Goldman Sachs & Co. LLC acted as financial advisor and fairness opinion provider to Change Healthcare. Eric Swedenburg, Jonathan Corsico, Sara Razi, Gregory Grogan, Andrew Purcell, Lori Lesser, Vanessa Burrows, Joshua Bonnie, William Golden, Jonathan Ozner, Lia Toback, Brian Gluck, Brad Goldberg,Abram Ellis, Preston Miller and Adeeb Fadil of Simpson Thacher & Bartlett LLP acted as legal advisor to Change Healthcare. Keith Pagnani and Melissa Sawyer of Sullivan & Cromwell LLP acted as legal advisors to UnitedHealth. BofA Securities, Inc. acted as financial advisor to United Health Group, indirect parent of Optum, Inc. Barclays PLC acted as financial advisor to Change Healthcare Inc. in the transaction. Eric L. Issadore of Ropes & Gray LLP acted as legal advisor to The Blackstone Group. Goldman Sachs will be paid a transaction fee of approximately $73 million, all of which is contingent upon consummation of the merger. Morrow & Co., LLC acted as proxy solicitor to Change Healthcare.

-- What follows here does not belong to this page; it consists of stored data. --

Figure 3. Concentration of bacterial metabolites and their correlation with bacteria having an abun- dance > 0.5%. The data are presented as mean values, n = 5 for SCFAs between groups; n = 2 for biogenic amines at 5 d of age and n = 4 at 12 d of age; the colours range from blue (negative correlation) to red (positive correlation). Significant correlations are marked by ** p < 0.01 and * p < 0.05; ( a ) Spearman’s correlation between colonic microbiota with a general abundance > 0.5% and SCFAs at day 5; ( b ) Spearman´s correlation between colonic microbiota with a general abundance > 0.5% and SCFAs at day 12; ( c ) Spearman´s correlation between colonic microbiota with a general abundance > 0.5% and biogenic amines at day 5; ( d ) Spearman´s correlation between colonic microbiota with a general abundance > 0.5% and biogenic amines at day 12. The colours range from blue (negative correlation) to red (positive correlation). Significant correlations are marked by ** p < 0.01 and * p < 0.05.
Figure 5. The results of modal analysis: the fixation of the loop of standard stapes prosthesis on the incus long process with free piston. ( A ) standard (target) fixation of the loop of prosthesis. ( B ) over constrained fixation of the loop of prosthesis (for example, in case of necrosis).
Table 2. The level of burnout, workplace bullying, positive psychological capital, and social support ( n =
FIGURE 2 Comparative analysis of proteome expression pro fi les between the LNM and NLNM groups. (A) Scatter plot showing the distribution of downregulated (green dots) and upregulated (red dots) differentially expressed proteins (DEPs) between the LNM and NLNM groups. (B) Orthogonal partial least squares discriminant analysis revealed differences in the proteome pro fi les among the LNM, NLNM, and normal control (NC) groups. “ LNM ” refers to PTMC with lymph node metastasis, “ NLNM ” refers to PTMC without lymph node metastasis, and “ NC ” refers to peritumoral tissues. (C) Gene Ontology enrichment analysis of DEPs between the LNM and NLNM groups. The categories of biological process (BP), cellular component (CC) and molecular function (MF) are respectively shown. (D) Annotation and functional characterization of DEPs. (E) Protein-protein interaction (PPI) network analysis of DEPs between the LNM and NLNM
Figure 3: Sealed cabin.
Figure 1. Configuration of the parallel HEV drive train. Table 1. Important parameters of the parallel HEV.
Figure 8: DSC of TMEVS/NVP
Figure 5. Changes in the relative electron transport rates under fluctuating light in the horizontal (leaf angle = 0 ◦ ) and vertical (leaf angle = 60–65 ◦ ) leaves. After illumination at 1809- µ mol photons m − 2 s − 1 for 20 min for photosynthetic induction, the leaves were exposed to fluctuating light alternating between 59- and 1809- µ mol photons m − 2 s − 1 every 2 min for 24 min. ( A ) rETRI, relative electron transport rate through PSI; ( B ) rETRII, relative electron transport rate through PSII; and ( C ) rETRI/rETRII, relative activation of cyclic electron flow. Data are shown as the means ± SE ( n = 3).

Leigh Oliver, Bob Leibenluft and Logan Breed Hogan Lovells US LLP advised United HealthCare Services, Inc in the deal.

Optum, Inc. completed the acquisition of Change Healthcare Inc. (NasdaqGS:CHNG) from Blackstone Capital Partners VI, L.P., other funds managed by The Blackstone Group Inc. (NYSE:BX), Camber Capital Management LLC and others in a merger of equals transaction, on October 3, 2022.